With power maximized, traction and weight reduction were next. Up front, Hurricane Performance installed Cobra Jet springs, BMR tubular K-member and A-arms, and removed the sway bar. Metco uppers and lowers, Cobra Jet springs, and QA1 adjustable shocks sit out back. The stock wheels and tires were swapped for a set of 15-inch Hole Shots and Mickey Thompson tires.
In order to create a unique look, David turned to Certified Collision of Jacksonville, Florida, where Matt Aikens painted and installed a Steeda hood, Saleen ground effects, and a GT500 spoiler, giving David's GT a clean but intimidating look. Aikens also removed the left headlamp and installed a custom ram-air intake in its place.
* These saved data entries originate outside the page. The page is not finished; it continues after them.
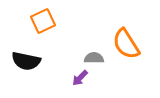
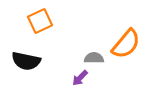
orange square: moved 3 px left
orange semicircle: rotated 108 degrees counterclockwise
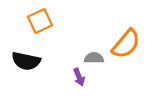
purple arrow: moved 1 px left, 1 px up; rotated 66 degrees counterclockwise
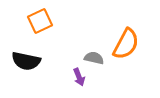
orange semicircle: rotated 12 degrees counterclockwise
gray semicircle: rotated 12 degrees clockwise
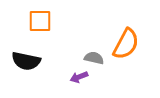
orange square: rotated 25 degrees clockwise
purple arrow: rotated 90 degrees clockwise
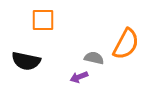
orange square: moved 3 px right, 1 px up
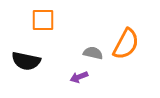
gray semicircle: moved 1 px left, 5 px up
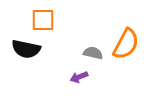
black semicircle: moved 12 px up
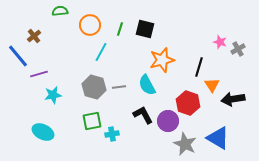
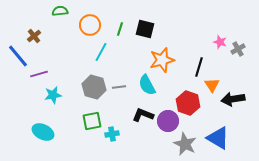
black L-shape: rotated 40 degrees counterclockwise
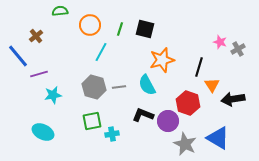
brown cross: moved 2 px right
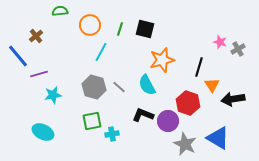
gray line: rotated 48 degrees clockwise
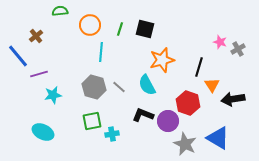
cyan line: rotated 24 degrees counterclockwise
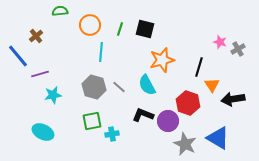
purple line: moved 1 px right
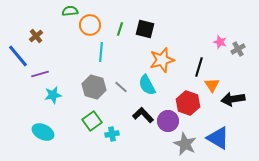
green semicircle: moved 10 px right
gray line: moved 2 px right
black L-shape: rotated 25 degrees clockwise
green square: rotated 24 degrees counterclockwise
The same balance of style, function, and weight reduction continues in the interior. Corbeau FX1 Pro buckets replace the stock units, line lock and cooling fan switches are integrated into the console, an air/fuel meter sits on the dash, and an LED shift light takes the place of the power outlet.
TunerInc propietor Tony Gonyon loaded a custom ECM calibration using an HP Tuners programmer, and on the chassis dyno the combination yielded 440 rwhp. (You can see the dyno test elsewhere in this issue). Since the build has been completed, David's steed has run a best of 11.59 at 119 mph on the on the Mickey Thompson ET Streets and pump gas. Though shy of his 10-second aim, David believes that the goal is very possible.
Recently, David had to part with the car, but he's left it in good hands. Josh Klugger, one of the owners of Hurricane Performance, offered to take the car off of David's hands and complete the mission at hand. "I was going to buy a '10 Mustang and do the same thing, but this looked like the better option," says Klugger.
To date, the Mustang has run 5 miles per hour faster to the eighth-mile than on it's best-ever run, but they still haven't improved on the other end of the quarter. More changes are being made to nab that elusive 10-second timeslip.